[TEXT]
Thirty-three of the 69 immigrants arrested in Juneau since last April are believed to have been involved in a drug-trafficking ring. The Southeast Alaska Narcotics Enforcement Team, the Juneau Police Department and ICE busted the ring last year and continued to arrest people related to the ring this spring, Johansson said.

The other 36 were arrested on noncriminal, administrative charges, Johansson said. These people had either entered the country without a visa, entered legally and let their visa expire or committed and served time for crimes that can lead to deportation.

Two of the 36 had committed sexual offenses and two had prior domestic violence convictions. Once the offenders have served time in the U.S., the Department of Homeland Security has the authority to deport them, Johansson said.

Though the Immigration and Customs Enforcement branch does not actively seek out status violators for deportation, in the course of criminal investigations like that of the drug trafficking ring, some illegal immigrants are found, Johansson said.

Several Juneau families, who declined newspaper interviews, have been split because of the arrests. Often an illegal husband is deported, leaving in Juneau a wife with legal documentation and children who are American citizens.

"It's a tough decision for families to make," said Joyanne Bloom, an English as a Second Language instructor with the Southeast Regional Resource Center. "If one spouse is legal and one isn't, do we all return to the country of origin?"

Attendance of immigrants of Mexican origin has dropped considerably in the last year in SERRC's citizenship and language classes, Bloom said. She doesn't inquire on the legal status of her students.

"We speculate just like everybody else," she said. "Is that good news? Does that mean they've got jobs? Or does that mean that they've gone underground, or does that mean they've been deported? We really have no way of knowing."

Robin Bronen, a public interest lawyer for the Division of Immigration and Refugee Services of Catholic Social Services in Anchorage, holds a legal advice clinic for immigrants four times per year in Juneau. Each time she visits Juneau, Bronen advises about 50 immigrants, she said.

The number of immigrants arrested by the Department of Homeland Security has gone up significantly in recent years, mostly due to tougher immigration laws enacted by the U.S. Congress, she said.

"Congress has implemented in the last several years some really harsh laws that impact families profoundly," Bronen said.

Once arrested, the immigrant can be detained or released. If detained, the immigrant will stay in the Lemon Creek Correctional Center or will be sent to a temporary Department of Homeland Security detention center in Cook Inlet. Within several months, detained or released immigrants will have to travel to Anchorage to appear before the only Department of Homeland Security court in the state.
[/TEXT]
■ USING THE INFORMATION ■
[a] In the article on immigrant arrests in Juneau, about how many immigrants does Bronen advise on each visit to Juneau?
[b] Rewrite the part of the article on immigrant arrests in Juneau that opens with the words containing "Attendance of immigrants" and closes with "immigrants, she said.", replacing "considerably" with "sharply".
[DATA RECORDS]
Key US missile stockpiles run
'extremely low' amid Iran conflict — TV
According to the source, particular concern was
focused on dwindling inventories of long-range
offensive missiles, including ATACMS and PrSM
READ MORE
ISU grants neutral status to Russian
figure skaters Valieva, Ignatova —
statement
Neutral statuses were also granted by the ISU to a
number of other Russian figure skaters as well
[/DATA RECORDS]
■ RESPONSES TO THE TASKS ■
[a] About 50.

[b]
Attendance of immigrants of Mexican origin has dropped sharply in the last year in SERRC's citizenship and language classes, Bloom said. She doesn't inquire on the legal status of her students.

"We speculate just like everybody else," she said. "Is that good news? Does that mean they've got jobs? Or does that mean that they've gone underground, or does that mean they've been deported? We really have no way of knowing."

Robin Bronen, a public interest lawyer for the Division of Immigration and Refugee Services of Catholic Social Services in Anchorage, holds a legal advice clinic for immigrants four times per year in Juneau. Each time she visits Juneau, Bronen advises about 50 immigrants, she said.